Energy market compensation
Discontinuing energy market compensation measures which will no longer be needed once the carbon tax has been scrapped ($0.5 billion).
Verdict: Compensation measures are generally in the form of free carbon permits so again, this would not be a saving from the budget bottom line. Real savings are overestimated by around A$0.5 billion.
Land sector initiatives & cuts to departments
Discontinuing various land sector initiatives which Labor has already slashed, as well as bureaucracies like the Climate Change Authority ($0.4 billion).
The budget of the Climate Change Authority (p. 11) is:
FY 2013-14 | A$8.707 |
FY 2014-15 | A$8.776 |
FY 2015-16 | A$8.854 |
FY 2016-17 | A$9.241 |
Total | A$35.578 million |
This implies that some A$364 million will come from “various land sector initiatives” and other “bureaucracies”. That’s not good news for the environment – though the vast majority of the remaining Biodiversity Fund money is already committed as are funds for the Carbon Farming Future program, and the Regional Natural Resource Management Planning for Climate Change Fund.
Verdict: The only verifiable figure here is less than 10% of the supposed A$0.4 billion in savings, allowing a great deal of wiggle room and a black box of major cuts to other important energy and environment initiatives, some of which are already committed and contracted.
Other measures
Abolishing other measures linked to the carbon tax that are wasteful or will no longer be required once the carbon tax is abolished ($1.5 billion).
The Australian Renewable energy Agency (ARENA) seems to be the target here, as Tristan Edis has outlined.
Verdict: A$1.5 billion is an enormous figure to state with no detail on what is being targeted. The implications for Australia’s renewable energy future would appear grave.
Conclusion
The claim to save the budget bottom line A$7.5 billion with these measures significantly overstates the practical reality, primarily because of the misclassification of A$4.5 billion under the Jobs and Competitiveness Program and energy market compensation measures. A more accurate figure for the total cash saved by this set of measures is more like $3 billion – nowhere close to the loss of A$9.7 billion in revenue from abolishing the price on carbon.

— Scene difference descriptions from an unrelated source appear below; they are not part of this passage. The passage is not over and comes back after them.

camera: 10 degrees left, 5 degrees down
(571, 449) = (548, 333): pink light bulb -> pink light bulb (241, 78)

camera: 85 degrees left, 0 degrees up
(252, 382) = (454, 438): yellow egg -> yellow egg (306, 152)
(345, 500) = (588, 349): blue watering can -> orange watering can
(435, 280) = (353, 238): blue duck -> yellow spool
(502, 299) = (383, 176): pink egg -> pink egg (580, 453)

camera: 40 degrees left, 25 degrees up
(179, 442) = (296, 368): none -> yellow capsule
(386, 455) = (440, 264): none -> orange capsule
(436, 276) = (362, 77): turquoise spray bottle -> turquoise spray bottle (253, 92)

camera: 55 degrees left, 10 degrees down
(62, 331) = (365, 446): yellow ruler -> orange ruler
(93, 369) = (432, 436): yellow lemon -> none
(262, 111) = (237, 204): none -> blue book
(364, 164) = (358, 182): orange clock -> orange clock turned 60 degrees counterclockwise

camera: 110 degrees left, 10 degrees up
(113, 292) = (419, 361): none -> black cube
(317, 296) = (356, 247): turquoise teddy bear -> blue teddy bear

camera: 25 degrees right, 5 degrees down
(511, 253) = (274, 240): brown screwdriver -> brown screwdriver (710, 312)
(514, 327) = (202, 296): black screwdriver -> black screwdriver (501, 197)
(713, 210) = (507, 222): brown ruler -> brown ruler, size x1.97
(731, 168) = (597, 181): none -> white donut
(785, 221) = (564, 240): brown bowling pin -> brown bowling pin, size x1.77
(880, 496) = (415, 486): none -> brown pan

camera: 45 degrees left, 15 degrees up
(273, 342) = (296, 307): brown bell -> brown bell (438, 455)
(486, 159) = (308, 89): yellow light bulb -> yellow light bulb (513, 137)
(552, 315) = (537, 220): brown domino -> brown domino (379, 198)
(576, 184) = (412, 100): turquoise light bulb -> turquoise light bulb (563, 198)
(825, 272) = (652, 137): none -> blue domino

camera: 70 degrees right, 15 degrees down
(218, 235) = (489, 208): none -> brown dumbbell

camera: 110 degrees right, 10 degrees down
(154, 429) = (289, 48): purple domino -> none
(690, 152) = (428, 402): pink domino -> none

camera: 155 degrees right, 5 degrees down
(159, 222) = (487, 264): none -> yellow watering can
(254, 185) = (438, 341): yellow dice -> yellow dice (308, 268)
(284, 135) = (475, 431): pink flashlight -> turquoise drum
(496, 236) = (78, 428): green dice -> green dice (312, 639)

These cuts also have serious adverse implications for Australia’s preparedness to tackle climate change in the future, since they discourage investment in renewable energy and energy efficiency and imply drastic cuts to vital climate adaptation funds.
I am grateful for the assistance of Claire Maries, Climate Change Campaigner with the Australian Conservation Foundation in the preparation of this article. Any errors are my own.